• [TASK REQUIREMENTS]:
Edit the post about leaving Rwanda from "It’s hard to" up to and including "hard to steal.", changing "muddy feet" to "dusty feet" and giving the revised passage in full.

We’re at that point. The point where we can say things like “This time next week I will be: in a shower, in clean sheets, in a bed bigger than a twinsize (made of something besides RwandaFoam), drinking an iced coffee, etc.” But, for everything we’re looking forward to, we are incredibly, incredibly sad to be leaving Rwanda.
It’s hard to explain. As two girls who really love heels, America and Perez Hilton, how can we miss this developing country with its uberlimited internet bandwidth, 20-people-in-a-space-meant-for-7 bus rides, and perpetually muddy feet? But we will, because somehow this country has completely stolen our hearts. And if anyone knows the RAs – our hearts are famously hard to steal.
We came to Rwanda for one reason – and it was not the typical, bleeding-heart, volunteer reason. It was because we needed to see our lives from a new perspective (cue new Panic at the Disco song…). One of us quit her job and is in the process of finding a new one and the other was accepted to every grad school she applied to. Our lives are in completely different places, but the fact that we needed to turn our backs on our old lives and move forward with new glasses was at the heart of both of our motivations for coming here.

• [RECORDS SHOWN]:
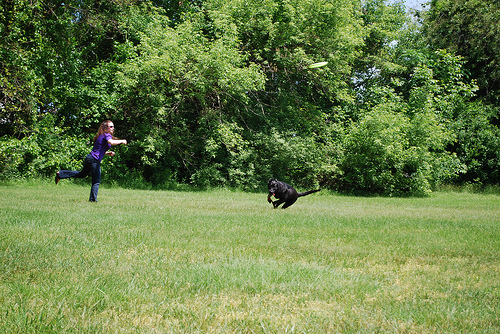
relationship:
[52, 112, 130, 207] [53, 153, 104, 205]
girl wearing jeans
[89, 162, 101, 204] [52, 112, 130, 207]
leg on woman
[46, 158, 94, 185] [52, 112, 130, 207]
leg on woman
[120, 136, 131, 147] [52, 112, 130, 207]
hand of woman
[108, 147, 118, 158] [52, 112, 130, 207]
hand on woman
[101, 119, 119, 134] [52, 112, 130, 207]
head on woman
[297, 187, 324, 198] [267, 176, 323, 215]
tail on dog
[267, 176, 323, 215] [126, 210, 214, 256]
dog on grass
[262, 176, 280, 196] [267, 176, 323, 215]
head on dog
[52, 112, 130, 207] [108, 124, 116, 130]
woman wearing sunglasses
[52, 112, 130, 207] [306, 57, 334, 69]
girl throwing frisbee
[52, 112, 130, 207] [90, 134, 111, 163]
girl wearing shirt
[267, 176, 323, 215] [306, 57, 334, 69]
dog chasing frisbee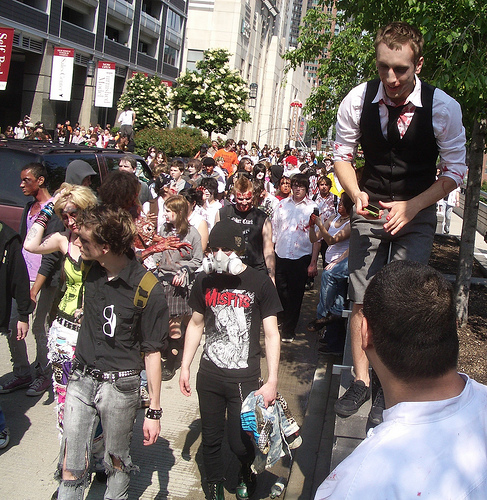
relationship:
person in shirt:
[261, 170, 336, 343] [270, 192, 317, 257]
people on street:
[1, 115, 352, 497] [1, 253, 348, 497]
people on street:
[176, 219, 282, 497] [1, 253, 348, 497]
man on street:
[57, 203, 173, 496] [1, 253, 348, 497]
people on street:
[21, 185, 99, 497] [1, 253, 348, 497]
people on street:
[149, 190, 204, 380] [1, 253, 348, 497]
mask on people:
[192, 206, 237, 285] [178, 219, 285, 497]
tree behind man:
[274, 1, 485, 298] [299, 20, 459, 426]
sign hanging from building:
[9, 47, 145, 120] [0, 1, 190, 132]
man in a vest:
[337, 37, 467, 414] [358, 77, 437, 208]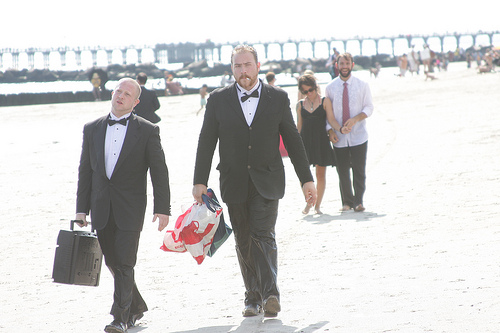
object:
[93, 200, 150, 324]
pants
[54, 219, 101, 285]
briefcase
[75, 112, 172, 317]
suit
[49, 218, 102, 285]
case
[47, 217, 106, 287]
stereo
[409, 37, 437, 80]
person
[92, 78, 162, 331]
man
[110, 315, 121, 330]
foot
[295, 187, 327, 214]
foot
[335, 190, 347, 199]
foot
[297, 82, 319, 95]
sunglasses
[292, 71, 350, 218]
girl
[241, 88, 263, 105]
bow tie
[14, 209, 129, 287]
radio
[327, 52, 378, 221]
man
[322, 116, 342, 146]
hands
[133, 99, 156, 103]
ear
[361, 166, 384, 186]
ground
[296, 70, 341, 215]
person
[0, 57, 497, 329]
beach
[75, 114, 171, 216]
black jacket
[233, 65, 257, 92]
cigarette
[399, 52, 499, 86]
people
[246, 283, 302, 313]
shoe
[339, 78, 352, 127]
tie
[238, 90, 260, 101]
bowtie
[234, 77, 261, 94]
neck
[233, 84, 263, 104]
tie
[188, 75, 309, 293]
coat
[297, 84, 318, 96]
sun shades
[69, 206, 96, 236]
hand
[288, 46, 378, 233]
couple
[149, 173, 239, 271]
bags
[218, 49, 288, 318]
man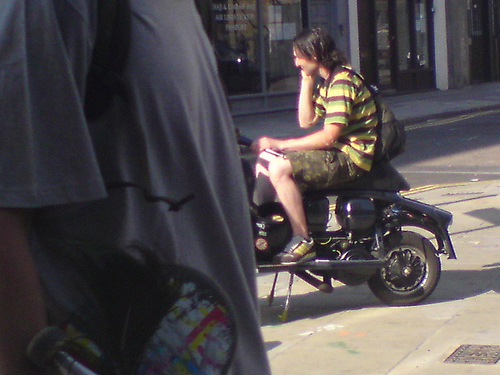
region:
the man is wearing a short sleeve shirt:
[306, 68, 383, 171]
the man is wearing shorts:
[286, 132, 369, 196]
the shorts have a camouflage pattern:
[286, 144, 368, 196]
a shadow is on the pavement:
[252, 255, 494, 327]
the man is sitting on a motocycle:
[253, 31, 456, 304]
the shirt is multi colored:
[314, 66, 384, 168]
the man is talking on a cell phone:
[289, 30, 352, 130]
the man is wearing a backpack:
[364, 83, 411, 166]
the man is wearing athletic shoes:
[271, 233, 319, 269]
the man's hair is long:
[284, 22, 342, 72]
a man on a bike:
[163, 12, 495, 347]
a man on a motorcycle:
[221, 30, 495, 318]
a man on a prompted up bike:
[210, 19, 482, 368]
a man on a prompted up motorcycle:
[184, 13, 461, 365]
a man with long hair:
[225, 25, 450, 238]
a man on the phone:
[218, 8, 418, 260]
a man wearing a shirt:
[235, 12, 476, 280]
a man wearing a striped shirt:
[230, 22, 470, 254]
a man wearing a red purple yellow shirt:
[269, 24, 408, 200]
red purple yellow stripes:
[299, 57, 391, 180]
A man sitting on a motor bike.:
[261, 31, 429, 300]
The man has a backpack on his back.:
[375, 83, 406, 182]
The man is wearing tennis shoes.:
[277, 219, 312, 272]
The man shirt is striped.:
[313, 73, 381, 168]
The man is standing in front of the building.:
[225, 11, 460, 146]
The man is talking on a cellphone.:
[280, 38, 344, 112]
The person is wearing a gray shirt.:
[77, 36, 274, 271]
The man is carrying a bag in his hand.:
[82, 247, 243, 360]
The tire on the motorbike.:
[367, 226, 467, 323]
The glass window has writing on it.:
[211, 6, 258, 46]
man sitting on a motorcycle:
[199, 14, 439, 311]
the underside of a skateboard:
[22, 249, 263, 374]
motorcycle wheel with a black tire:
[364, 224, 443, 308]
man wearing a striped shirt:
[280, 27, 405, 184]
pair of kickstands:
[266, 256, 301, 326]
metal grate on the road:
[444, 333, 499, 369]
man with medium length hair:
[280, 28, 351, 89]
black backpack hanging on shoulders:
[330, 61, 409, 168]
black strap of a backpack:
[76, 0, 138, 139]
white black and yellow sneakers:
[277, 226, 319, 269]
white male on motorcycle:
[242, 25, 406, 270]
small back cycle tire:
[357, 212, 459, 314]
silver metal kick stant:
[255, 257, 312, 330]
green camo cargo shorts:
[275, 129, 377, 203]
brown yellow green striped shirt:
[295, 61, 397, 191]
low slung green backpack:
[357, 67, 412, 173]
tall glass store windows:
[225, 2, 440, 99]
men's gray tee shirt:
[9, 5, 280, 361]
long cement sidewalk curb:
[400, 102, 498, 139]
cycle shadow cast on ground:
[254, 250, 499, 326]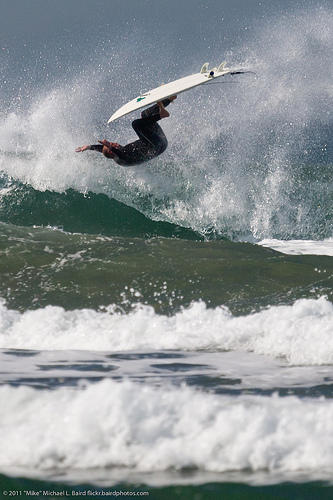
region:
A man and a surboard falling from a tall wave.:
[32, 25, 310, 272]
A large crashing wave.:
[0, 5, 332, 243]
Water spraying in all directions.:
[0, 0, 328, 246]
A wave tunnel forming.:
[0, 157, 248, 242]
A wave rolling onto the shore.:
[0, 379, 328, 493]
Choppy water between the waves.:
[0, 225, 327, 302]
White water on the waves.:
[0, 233, 329, 469]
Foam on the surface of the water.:
[0, 345, 327, 388]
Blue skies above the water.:
[0, 1, 326, 106]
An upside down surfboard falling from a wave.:
[102, 59, 233, 121]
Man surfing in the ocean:
[27, 33, 267, 208]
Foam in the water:
[95, 410, 268, 494]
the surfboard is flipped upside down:
[34, 46, 271, 177]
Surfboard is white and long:
[99, 59, 286, 98]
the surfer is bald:
[55, 125, 211, 156]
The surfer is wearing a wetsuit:
[57, 103, 195, 166]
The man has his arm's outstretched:
[67, 128, 128, 159]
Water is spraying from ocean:
[235, 95, 330, 176]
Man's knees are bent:
[113, 98, 194, 181]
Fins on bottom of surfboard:
[186, 47, 251, 82]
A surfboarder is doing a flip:
[70, 63, 260, 166]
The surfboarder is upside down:
[69, 100, 177, 167]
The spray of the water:
[211, 100, 297, 230]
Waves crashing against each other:
[32, 297, 251, 363]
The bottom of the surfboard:
[106, 61, 268, 122]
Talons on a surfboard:
[198, 61, 235, 79]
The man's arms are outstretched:
[74, 134, 132, 166]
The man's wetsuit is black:
[75, 118, 172, 167]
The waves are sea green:
[67, 249, 217, 296]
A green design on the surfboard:
[134, 95, 149, 102]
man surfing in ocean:
[71, 57, 259, 172]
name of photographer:
[23, 488, 88, 497]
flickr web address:
[85, 487, 153, 499]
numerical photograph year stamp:
[6, 489, 24, 499]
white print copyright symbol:
[0, 488, 10, 497]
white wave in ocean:
[0, 370, 332, 486]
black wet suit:
[87, 96, 177, 168]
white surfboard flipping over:
[93, 56, 261, 125]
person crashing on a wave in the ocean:
[66, 53, 262, 172]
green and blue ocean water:
[0, 147, 329, 499]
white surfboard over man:
[106, 58, 249, 129]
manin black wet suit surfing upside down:
[70, 95, 189, 173]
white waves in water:
[4, 25, 331, 489]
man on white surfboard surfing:
[75, 59, 253, 169]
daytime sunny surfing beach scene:
[8, 7, 332, 495]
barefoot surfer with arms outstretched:
[73, 92, 187, 177]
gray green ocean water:
[8, 213, 331, 305]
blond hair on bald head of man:
[98, 140, 120, 160]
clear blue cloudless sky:
[7, 9, 324, 113]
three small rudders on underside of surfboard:
[199, 60, 224, 79]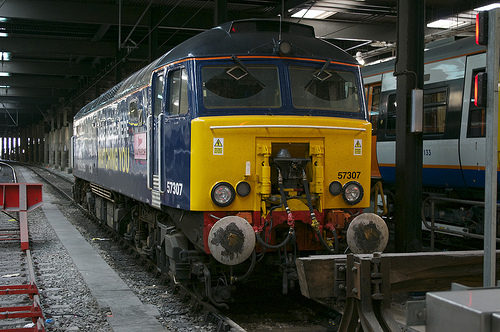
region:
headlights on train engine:
[201, 179, 371, 209]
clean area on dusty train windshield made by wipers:
[201, 65, 268, 102]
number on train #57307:
[333, 168, 362, 180]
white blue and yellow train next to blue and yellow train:
[356, 30, 498, 250]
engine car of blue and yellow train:
[62, 23, 397, 318]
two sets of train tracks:
[1, 152, 369, 329]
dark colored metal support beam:
[390, 2, 428, 250]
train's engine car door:
[139, 65, 171, 208]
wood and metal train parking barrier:
[290, 243, 499, 328]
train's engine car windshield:
[193, 49, 368, 120]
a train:
[172, 42, 373, 216]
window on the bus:
[160, 75, 187, 110]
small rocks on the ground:
[38, 253, 85, 329]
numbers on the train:
[336, 169, 362, 181]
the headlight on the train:
[207, 180, 234, 205]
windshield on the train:
[202, 64, 363, 111]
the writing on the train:
[82, 145, 137, 176]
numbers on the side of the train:
[159, 182, 193, 197]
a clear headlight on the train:
[341, 184, 363, 201]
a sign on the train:
[132, 134, 146, 158]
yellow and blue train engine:
[69, 17, 374, 301]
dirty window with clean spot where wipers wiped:
[287, 65, 363, 115]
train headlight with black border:
[211, 181, 237, 206]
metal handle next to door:
[156, 111, 166, 196]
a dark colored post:
[389, 15, 434, 265]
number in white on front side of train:
[163, 176, 188, 197]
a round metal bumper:
[204, 212, 255, 262]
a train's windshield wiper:
[230, 57, 265, 90]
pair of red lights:
[469, 6, 489, 108]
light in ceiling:
[289, 10, 337, 20]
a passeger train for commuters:
[8, 2, 437, 298]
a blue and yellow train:
[47, 75, 364, 229]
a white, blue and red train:
[367, 34, 493, 215]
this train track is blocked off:
[2, 166, 99, 331]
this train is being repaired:
[57, 160, 379, 312]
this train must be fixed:
[46, 185, 235, 298]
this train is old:
[172, 46, 379, 128]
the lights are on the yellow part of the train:
[172, 125, 390, 231]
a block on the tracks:
[295, 233, 477, 330]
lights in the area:
[279, 2, 477, 60]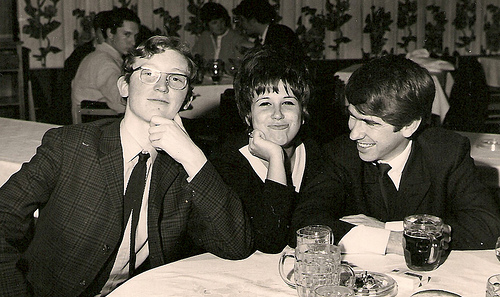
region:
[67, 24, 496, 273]
three people sitting at a table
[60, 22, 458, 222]
three people smiling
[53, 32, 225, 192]
a man with glasses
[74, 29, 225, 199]
a man with glasses smiling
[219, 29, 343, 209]
a women with short hair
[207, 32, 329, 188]
a women with short hair smiling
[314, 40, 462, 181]
a man smiling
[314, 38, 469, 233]
a man looking to the side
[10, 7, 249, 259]
a man in a striped suit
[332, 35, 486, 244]
a man in a black suit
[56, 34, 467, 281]
three people sitting at table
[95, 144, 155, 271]
tie on man's chest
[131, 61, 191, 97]
glasses on man's face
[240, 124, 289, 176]
chin in woman's hand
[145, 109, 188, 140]
fingers on man's chin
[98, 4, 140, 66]
man watching from background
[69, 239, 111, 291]
buttons on man's jacket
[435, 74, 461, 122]
tablecloth on table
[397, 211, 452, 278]
drinking glass on table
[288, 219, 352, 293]
glassware on table top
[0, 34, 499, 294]
three people at a table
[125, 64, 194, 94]
glasses on a man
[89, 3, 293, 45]
people sitting in the background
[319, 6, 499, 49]
floral curtains in the background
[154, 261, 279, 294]
white tablecloth on the table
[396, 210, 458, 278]
glass beverage on table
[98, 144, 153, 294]
tie on a man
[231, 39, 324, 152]
face of a woman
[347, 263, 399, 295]
glass ashtray on a table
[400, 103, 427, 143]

• [RESULT OF THE EXERCISE]:
It’s hard to explain. As two girls who really love heels, America and Perez Hilton, how can we miss this developing country with its uberlimited internet bandwidth, 20-people-in-a-space-meant-for-7 bus rides, and perpetually dusty feet? But we will, because somehow this country has completely stolen our hearts. And if anyone knows the RAs – our hearts are famously hard to steal.